One of the things I always told offenders was that when we do something which harms another, we need to apologize for our harmful actions. I emphasized that the ultimate apology is how we live the rest of our lives (have we learned from the harm we caused so that we don't repeat the act?).
Almost two decades after I was assaulted I learned I had misidentified my assailant, who spent over 18 years in prison for a crime he did not commit. Following the advice I always gave to offenders, I sent him an apology letter and subsequently met with him in person to apologize. In this victim/offender conference, I was the offender. I don't think I would have been able to accept the fact that I had made an error if I had not been involved for so many years with the restorative justice movement.

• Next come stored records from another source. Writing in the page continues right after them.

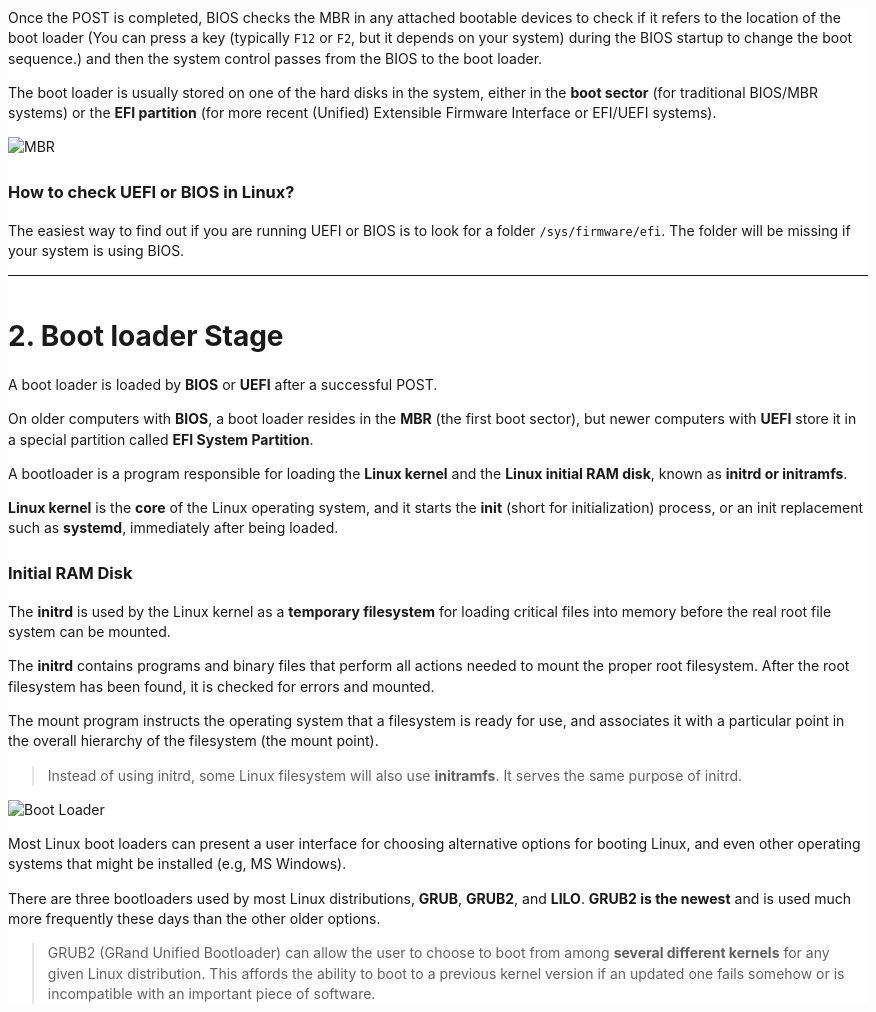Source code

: Once the POST is completed, BIOS checks the MBR in any attached bootable devices to check if it refers to the location of the boot loader (You can press a key (typically `F12` or `F2`, but it depends on your system) during the BIOS startup to change the boot sequence.) and then the system control passes from the BIOS to the boot loader. 

The boot loader is usually stored on one of the hard disks in the system, either in the **boot sector** (for traditional BIOS/MBR systems) or the **EFI partition** (for more recent (Unified) Extensible Firmware Interface or EFI/UEFI systems).

![MBR](imgs/MBR.jpg)

### How to check UEFI or BIOS in Linux?

The easiest way to find out if you are running UEFI or BIOS is to look for a folder `/sys/firmware/efi`. The folder will be missing if your system is using BIOS.

------------------------------------------------

# 2. Boot loader Stage

A boot loader is loaded by **BIOS** or **UEFI** after a successful POST. 

On older computers with **BIOS**, a boot loader resides in the **MBR** (the first boot sector), but newer computers with **UEFI** store it in a special partition called **EFI System Partition**.

A bootloader is a program responsible for loading the **Linux kernel** and the **Linux initial RAM disk**, known as **initrd or initramfs**. 

**Linux kernel** is the **core** of the Linux operating system, and it starts the **init** (short for initialization) process, or an init replacement such as **systemd**, immediately after being loaded. 

### Initial RAM Disk

The **initrd** is used by the Linux kernel as a **temporary filesystem** for loading critical files into memory before the real root file system can be mounted.

The **initrd** contains programs and binary files that perform all actions needed to mount the proper root filesystem. After the root filesystem has been found, it is checked for errors and mounted.

The mount program instructs the operating system that a filesystem is ready for use, and associates it with a particular point in the overall hierarchy of the filesystem (the mount point). 


> Instead of using initrd, some Linux filesystem will also use **initramfs**. It serves the same purpose of initrd.

![Boot Loader](imgs/bootloader.jpg)

Most Linux boot loaders can present a user interface for choosing alternative options for booting Linux, and even other operating systems that might be installed (e.g, MS Windows). 

There are three bootloaders used by most Linux distributions, **GRUB**, **GRUB2**, and **LILO**. **GRUB2 is the newest** and is used much more frequently these days than the other older options.

> GRUB2 (GRand Unified Bootloader) can allow the user to choose to boot from among **several different kernels** for any given Linux distribution. This affords the ability to boot to a previous kernel version if an updated one fails somehow or is incompatible with an important piece of software.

I am also a trained facilitator of v/o conferences, including those involving crimes of severe violence. As Lisa Rea points out in her article, the key is in proper preparation of both the victim and the offender. This often includes multiple meetings with each party separately before they are brought together. If any red flags appear during these pre-conference meetings, the facilitator may decide the conference should not take place.
In addition, there are ground rules which prohibit such behaviors as shouting matches. Although both parties are encouraged to express their emotions honestly, this must be done in a way which does not cause harm to either party. The facilitator has the power to stop the conference at any time if it appears that additional harm will occur.
Victim/offender conferencing is just one manifestation of restorative justice. I believe it should always be victim initiated, but that it is beneficial to both parties involved. If an offender better understands the harm he/she has caused, he/she is less likely to reoffend in the future. That in itself is a victim service!